Moreover, Biden’s decline may threaten an even wider range of candidates than Trump’s did in 2018. While only 45% of voters nationwide approved of Trump’s performance, the exit polls found, his approval exceeded 50% that year – and thus boosted GOP prospects – in four states where Republicans ousted Democratic senators: Florida, Indiana, Missouri and North Dakota. But even many Democrats believe that Biden has fallen below majority approval in all of the states with key contests this November. And few on either side believe he will recover much between now and then.
“Some significant event is going to have to happen to change perceptions,” says Ayres, the GOP pollster. “Once people make up their minds that you are really not up to the job, it is real tough to try to change that perception. I think that’s settled in right now. It’s like Jimmy Carter. People decided this peanut farmer wasn’t quite up to the job and once people reach that judgment, it is real hard to get them to change their minds.”
Another factor working against Democrats is that turnout among the younger voters who have become so central to their coalition has traditionally plummeted in midterm elections.
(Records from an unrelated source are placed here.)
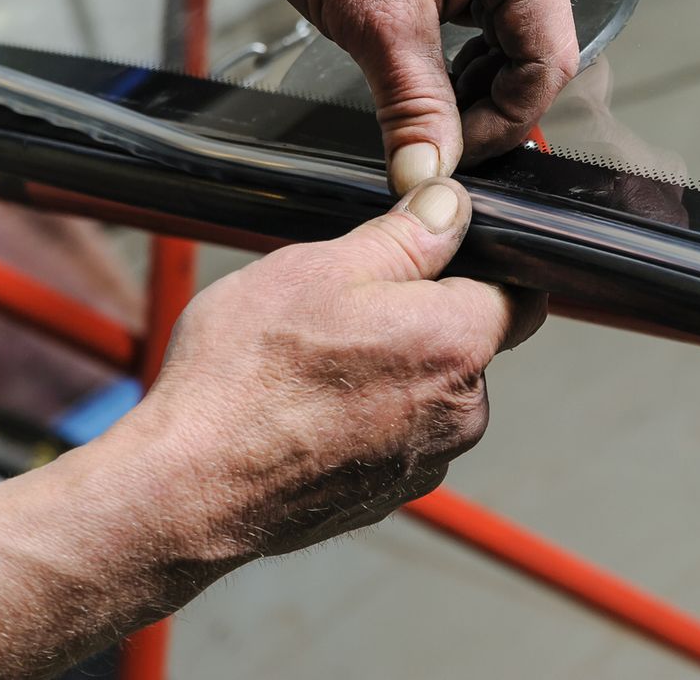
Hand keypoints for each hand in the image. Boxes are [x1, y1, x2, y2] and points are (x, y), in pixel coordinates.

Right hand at [132, 179, 543, 557]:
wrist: (183, 490)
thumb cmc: (246, 379)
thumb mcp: (324, 268)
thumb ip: (407, 235)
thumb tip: (450, 205)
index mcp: (460, 343)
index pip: (517, 292)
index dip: (479, 265)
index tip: (435, 255)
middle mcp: (461, 411)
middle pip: (470, 341)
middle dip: (423, 316)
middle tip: (347, 305)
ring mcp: (426, 461)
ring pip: (429, 389)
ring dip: (391, 368)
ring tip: (314, 362)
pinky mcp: (387, 494)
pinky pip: (395, 434)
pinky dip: (364, 415)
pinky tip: (305, 407)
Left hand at [228, 0, 578, 191]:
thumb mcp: (375, 23)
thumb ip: (417, 107)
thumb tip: (431, 174)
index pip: (550, 56)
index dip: (506, 117)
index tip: (457, 149)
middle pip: (537, 37)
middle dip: (485, 89)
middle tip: (432, 120)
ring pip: (515, 18)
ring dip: (473, 59)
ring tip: (417, 74)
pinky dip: (462, 26)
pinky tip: (421, 34)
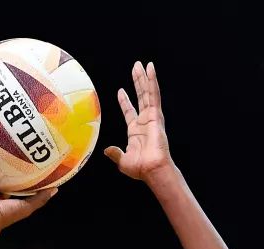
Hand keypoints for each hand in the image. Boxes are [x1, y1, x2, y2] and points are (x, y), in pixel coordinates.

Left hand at [104, 62, 173, 181]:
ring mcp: (151, 117)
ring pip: (147, 93)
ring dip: (144, 78)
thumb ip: (115, 153)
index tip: (120, 91)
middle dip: (137, 83)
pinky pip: (154, 95)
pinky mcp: (156, 115)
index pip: (129, 112)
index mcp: (136, 131)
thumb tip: (106, 150)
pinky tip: (150, 70)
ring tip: (142, 64)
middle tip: (135, 69)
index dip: (125, 102)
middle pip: (140, 97)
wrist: (151, 168)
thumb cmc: (140, 168)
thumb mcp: (122, 161)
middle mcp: (145, 121)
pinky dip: (152, 81)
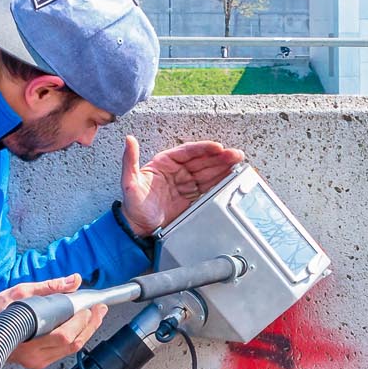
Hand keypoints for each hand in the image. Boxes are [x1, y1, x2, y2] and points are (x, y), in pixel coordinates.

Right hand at [0, 275, 108, 368]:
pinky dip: (75, 337)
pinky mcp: (38, 362)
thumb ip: (49, 287)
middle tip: (100, 309)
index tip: (91, 306)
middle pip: (73, 343)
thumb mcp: (21, 293)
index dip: (82, 321)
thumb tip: (73, 280)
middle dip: (91, 325)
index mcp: (30, 340)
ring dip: (86, 331)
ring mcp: (37, 362)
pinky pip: (63, 352)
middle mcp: (36, 356)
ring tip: (94, 315)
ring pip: (71, 349)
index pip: (65, 334)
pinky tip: (80, 325)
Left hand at [120, 136, 247, 234]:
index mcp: (164, 163)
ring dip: (223, 168)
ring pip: (208, 173)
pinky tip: (230, 178)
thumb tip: (129, 140)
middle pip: (202, 161)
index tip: (217, 148)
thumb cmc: (132, 205)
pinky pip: (208, 187)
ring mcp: (185, 184)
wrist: (138, 228)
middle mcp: (177, 171)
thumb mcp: (129, 181)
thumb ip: (129, 160)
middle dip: (219, 158)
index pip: (187, 152)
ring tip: (238, 164)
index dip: (203, 149)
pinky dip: (220, 182)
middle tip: (235, 155)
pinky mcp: (191, 197)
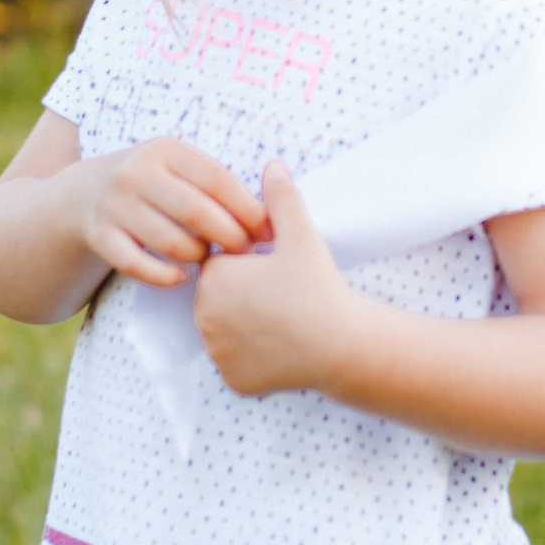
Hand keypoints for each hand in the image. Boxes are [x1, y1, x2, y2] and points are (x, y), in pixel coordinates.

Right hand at [73, 138, 265, 290]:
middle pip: (195, 211)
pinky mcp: (99, 236)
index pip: (216, 179)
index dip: (246, 208)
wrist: (83, 194)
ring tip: (211, 259)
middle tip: (244, 252)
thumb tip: (272, 216)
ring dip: (198, 256)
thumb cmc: (152, 184)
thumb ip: (216, 184)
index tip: (268, 231)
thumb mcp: (177, 167)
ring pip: (170, 241)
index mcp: (165, 149)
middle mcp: (136, 172)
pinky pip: (137, 265)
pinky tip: (181, 278)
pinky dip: (164, 276)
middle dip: (228, 236)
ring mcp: (114, 205)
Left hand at [193, 161, 362, 398]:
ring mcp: (217, 352)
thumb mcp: (301, 236)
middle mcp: (204, 316)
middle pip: (220, 298)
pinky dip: (253, 358)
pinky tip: (280, 348)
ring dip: (245, 327)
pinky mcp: (232, 379)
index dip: (250, 264)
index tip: (276, 271)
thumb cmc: (318, 288)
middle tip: (284, 297)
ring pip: (226, 332)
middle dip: (243, 295)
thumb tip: (272, 164)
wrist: (341, 346)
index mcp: (214, 278)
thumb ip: (281, 198)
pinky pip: (236, 363)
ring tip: (284, 321)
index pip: (221, 264)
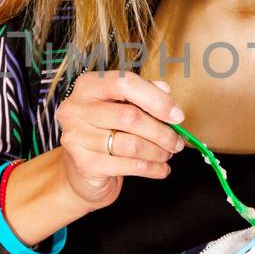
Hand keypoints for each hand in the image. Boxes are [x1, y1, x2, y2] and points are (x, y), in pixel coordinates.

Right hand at [54, 71, 185, 206]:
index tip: (177, 116)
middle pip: (130, 117)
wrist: (80, 170)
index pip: (124, 83)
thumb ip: (143, 93)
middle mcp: (76, 109)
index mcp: (87, 86)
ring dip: (158, 151)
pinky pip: (129, 166)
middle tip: (177, 141)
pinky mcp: (85, 164)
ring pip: (131, 144)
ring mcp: (77, 138)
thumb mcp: (120, 105)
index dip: (156, 99)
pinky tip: (161, 168)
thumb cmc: (104, 131)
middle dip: (161, 131)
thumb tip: (166, 92)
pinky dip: (152, 168)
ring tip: (168, 153)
The likeliest impact of young voters’ disillusionment with Biden, many strategists say, is another turnout dip in 2022, which would create huge problems for Democrats.
A critical variable for Democrats is how much they can offset that disappointment by reminding not only young voters but all the other key pillars of their coalition – from suburban women to African American voters – why they came out in such record numbers to oppose Trump’s vision for America in both 2018 and 2020. Hardly any Republican candidates across the country have renounced that vision; to varying degrees, almost all GOP nominees have praised Trump and welcomed his support.
The foundation of Rosenberg’s against-the-grain optimism is his belief that these recent Democratic voters will show up again to oppose a Republican Party that has continued to embrace Trump’s leadership and is threatening so many values Democrats prize, on issues from abortion to voting rights, through actions at the Supreme Court and in red states.
“The combination of the Roe decision, the return of mass shootings and the January 6 conspiracy that’s been [revealed] … is going to remind people about everything they didn’t like about Republicans,” Rosenberg says. “Republicans have run consistently toward a politics that has been voted against by more people than any in the history of this country.”
The huge complication for Democrats is that many of the voters who opposed Trump and his agenda in the past two elections are now also disillusioned with the performance of Biden and the Democrats. Maslin estimates that voters who are sour on both Trump and Biden could constitute nearly one-third of the electorate. More than any group, they may determine whether a red wave truly crests in November.
“If you’ve got 30% of the American people saying, ‘I don’t like Joe Biden and I don’t like Donald Trump,’” Maslin says, “It goes back to: how do they make a judgment this year?”